The Cherish Wisconsin Outdoors Fund, a permanent endowment benefiting Wisconsin’s public lands, will make its third disbursement for the White River Fishery Area in Bayfield County and Lulu Lake State Natural Area in Walworth County.

“The Cherish Wisconsin Outdoors Fund continues to grow and is currently over $1.5 million,” said DNR Assistant Deputy Secretary Steven Little. “This funding helps critical habitat improvement projects on DNR-managed lands for all to enjoy.”

The two selected projects for this year represent high-priority habitat restoration work from across the state. Funding for the Bayfield County project will be critical in restoring riparian areas along the South Fork of the White River, a state-designated Outstanding Water Resource. The final funding for the projects is $31,689.

“These Cherish Funds will be used to enhance recreational opportunities, like fishing and hunting, along this important stream by removing invasive shrubs,” said Cristopher Sand, the DNR’s Property Manager for the White River Fishery Area.

In Walworth County, the funds will aid oak savanna restoration efforts at Lulu Lake State Natural Area, a premier property in one of the state’s most populated areas.

“Lulu Lake State Natural Area contains a diverse mosaic of habitats that host an impressive variety of plant and wildlife species,” said Pete Duerkop, DNR District Ecologist for the Natural Heritage Conservation Program. “The Cherish-funded restoration efforts will afford unique and enhanced opportunities for wildlife observation, hiking and other recreation in addition to providing a haven for rare species.”

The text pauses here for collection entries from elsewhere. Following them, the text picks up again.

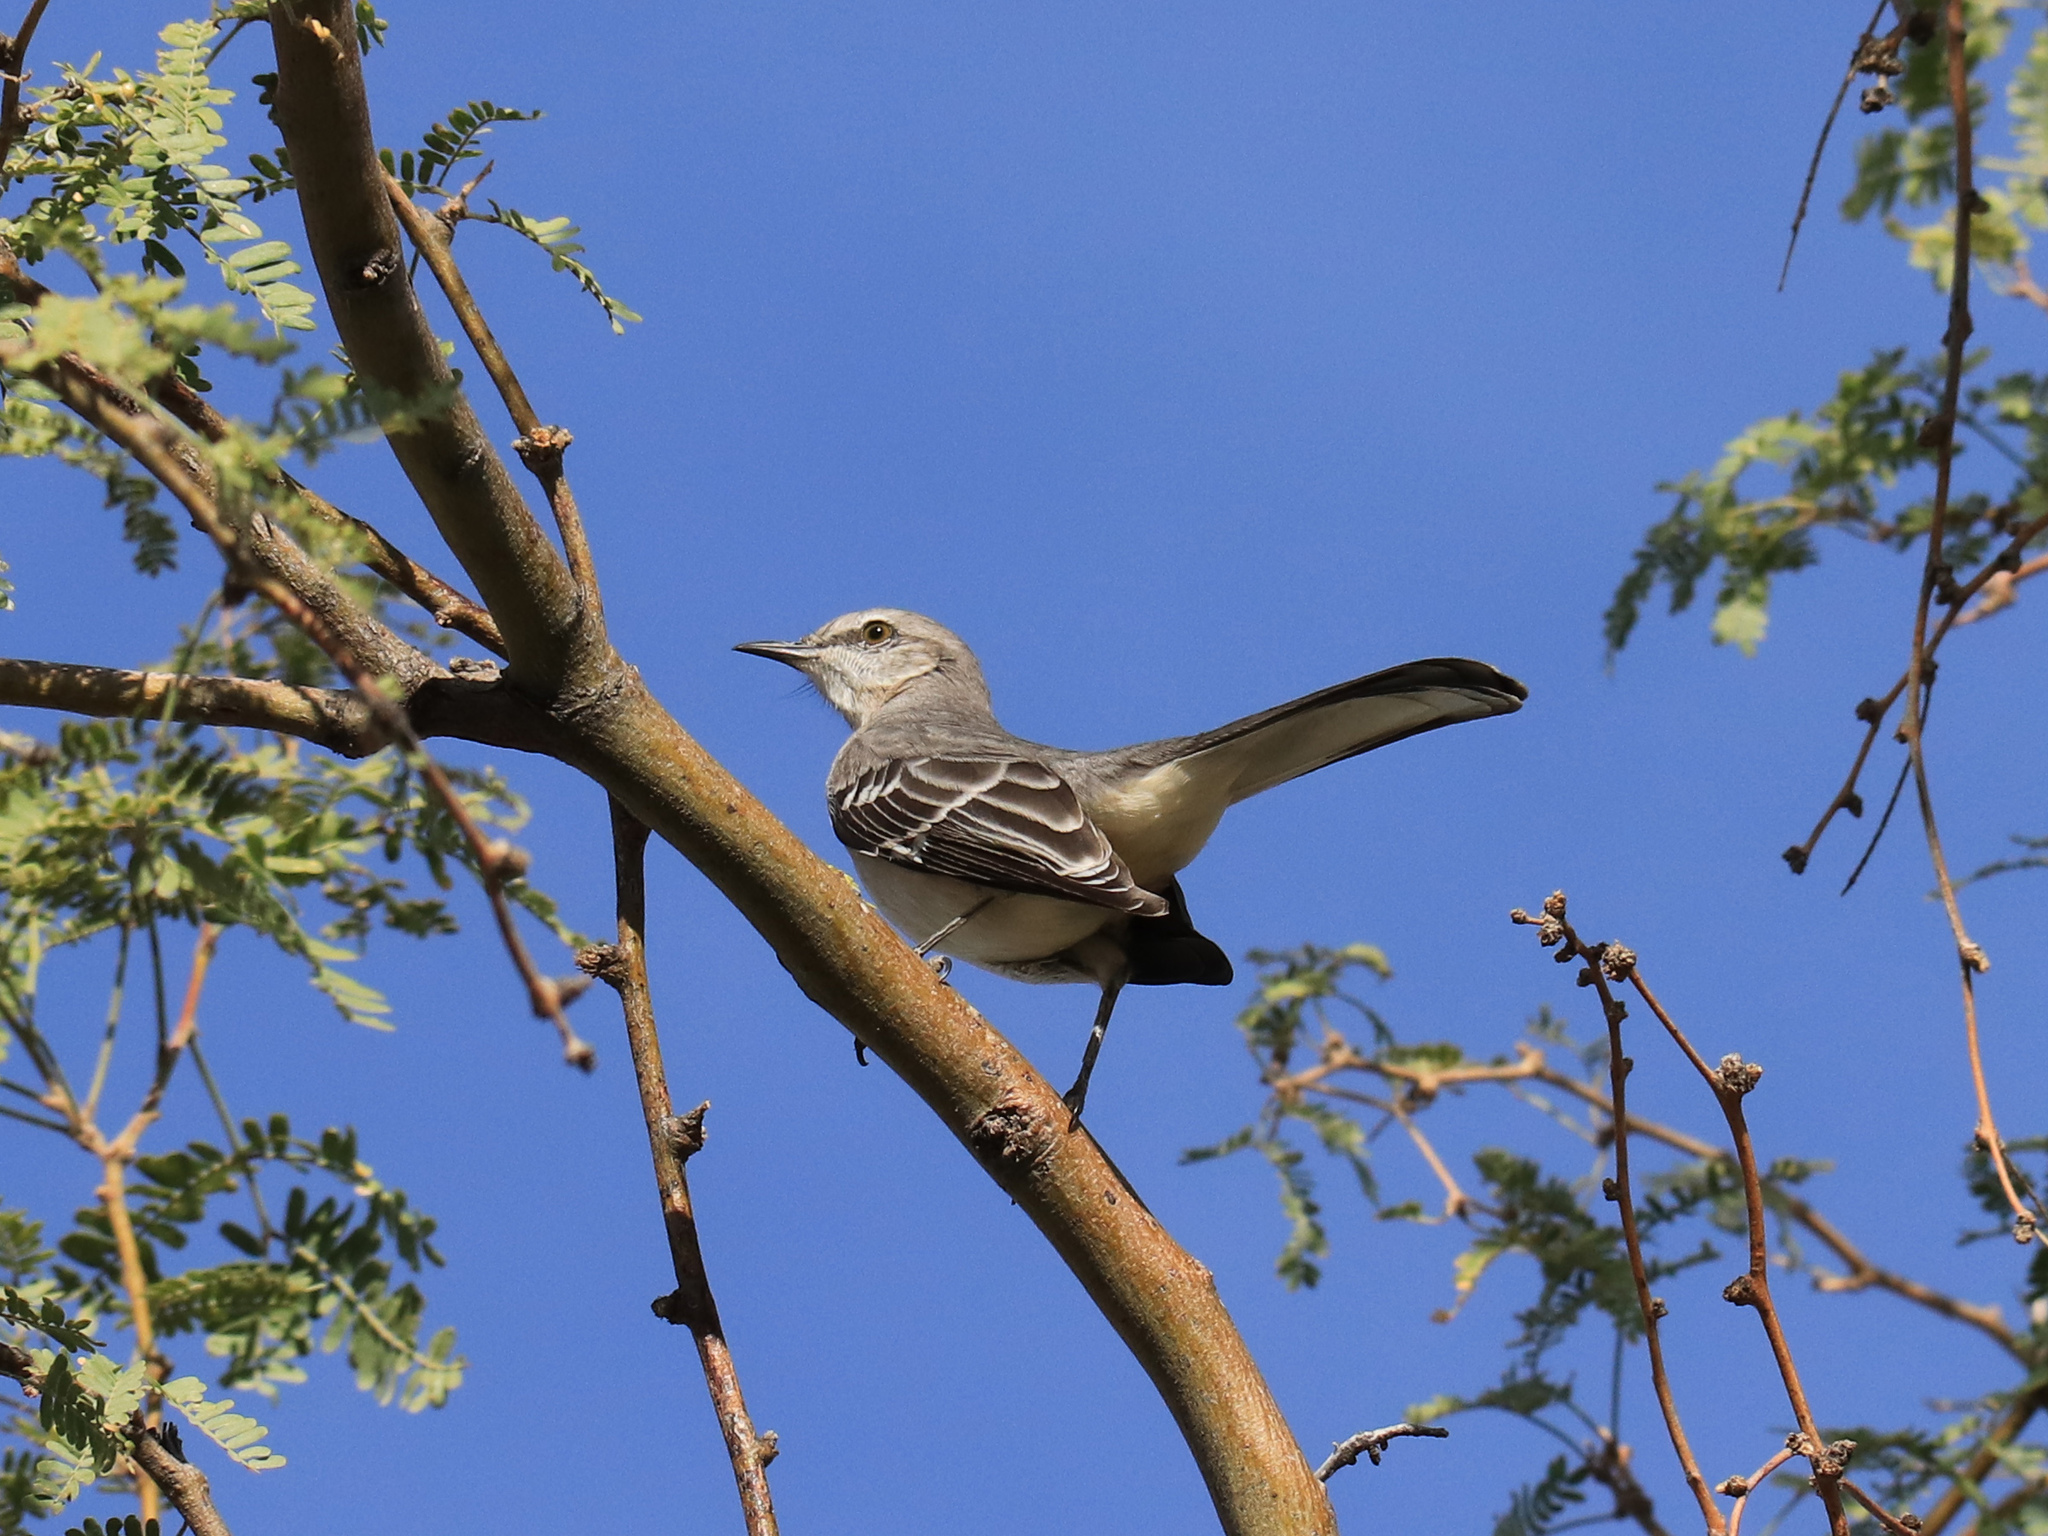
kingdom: Animalia
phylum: Chordata
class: Aves
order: Passeriformes
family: Mimidae
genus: Mimus
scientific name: Mimus polyglottos
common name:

Projects were chosen through a grant application process and reviewed by an engaged stakeholder group including Backcountry Hunters and Anglers, Natural Areas Preservation Council, Pheasants Forever, Rocky Mountain Elk Foundation, Ruffed Grouse Society, Trout Unlimited, Wisconsin Bird Conservation Partnership and the Wisconsin Conservation Congress. The DNR and the Natural Resources Foundation are grateful for these organizations’ involvement.